The Hon. DUNCAN GAY: My question without notice is addressed to the Minister for Roads. Does the Minister recall his comment that Sydney's traffic gridlock is no worse than it was a decade ago? What was his reasoning behind this comment, given that Sydney motorists spend hours each day stuck in traffic, and given a recent report that indicated that traffic congestion will increase by another 50 per cent within 20 years? Why does the Minister continue to be in denial about Sydney's traffic woes?
The Hon. ERIC ROOZENDAAL: As I have said before, traffic congestion, particularly during peak periods, is one of the major challenges we face. The Government is constantly looking at ways of improving traffic flows, and I am always happy to hear sensible ideas. I understand the frustrations of motorists. Sydney is a big international city, and the fact is that the peak is getting longer and people are commuting further. There are an extra one million vehicles and an extra 660,000 drivers on our roads since 1996. That is 16 per cent more drivers and 26 per cent more cars in 10 years. That is why we are investing $660 million to address traffic congestion and increase public transport use under the Urban Transport Statement.
The Hon. Duncan Gay: Point of order: The question was specific. What was the reasoning behind the Minister's comment that Sydney traffic is no worse than it was a decade ago. The Minister has not got within a bull's roar of answering the question before the House. People in New South Wales will be interested to hear the Minister's rationale for that stupid statement.
THE PRESIDENT: Order! There is no point of order.
The Hon. ERIC ROOZENDAAL: For example, Victoria Road is a trouble spot, and the Government is spending $100 million to duplicate the Iron Cove Bridge and extend bus lanes through Drummoyne and Rozelle.
The Hon. Duncan Gay: Point of order: This point of order is on the same grounds as my previous one.
THE PRESIDENT: Order! Again, there is no point of order.

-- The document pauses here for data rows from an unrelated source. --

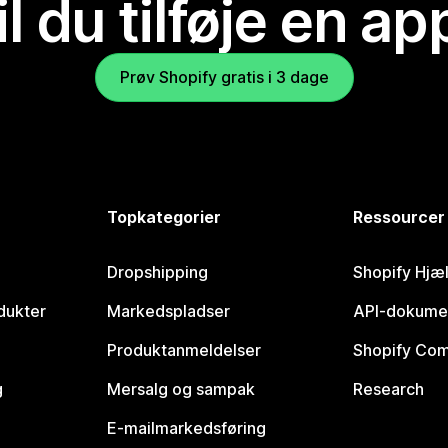
il du tilføje en ap
Prøv Shopify gratis i 3 dage
Topkategorier
Ressourcer
Dropshipping
Shopify Hjæ
dukter
Markedspladser
API-dokume
Produktanmeldelser
Shopify Co
g
Mersalg og sampak
Research
E-mailmarkedsføring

The Hon. ERIC ROOZENDAAL: We are also investing $100 million to directly target traffic hot spots on our road network and a further $100 million to accelerate bus priority works on strategic bus corridors. In fact, the Government is investing $27 million a day to improve infrastructure across New South Wales, including the road network. We have seen improvements in our road network: the WestLink-M7 corridor, the new Lane Cove Tunnel and expanded Gore Hill freeway, the $500 million upgrade of Windsor Road and the $534 million north-west transitway. We have increased the number of kilometres of bus lanes and transit lanes by more than 250 per cent since 1996. We know there is more to do, and we will continue to work hard to improve the road network and the public transport system.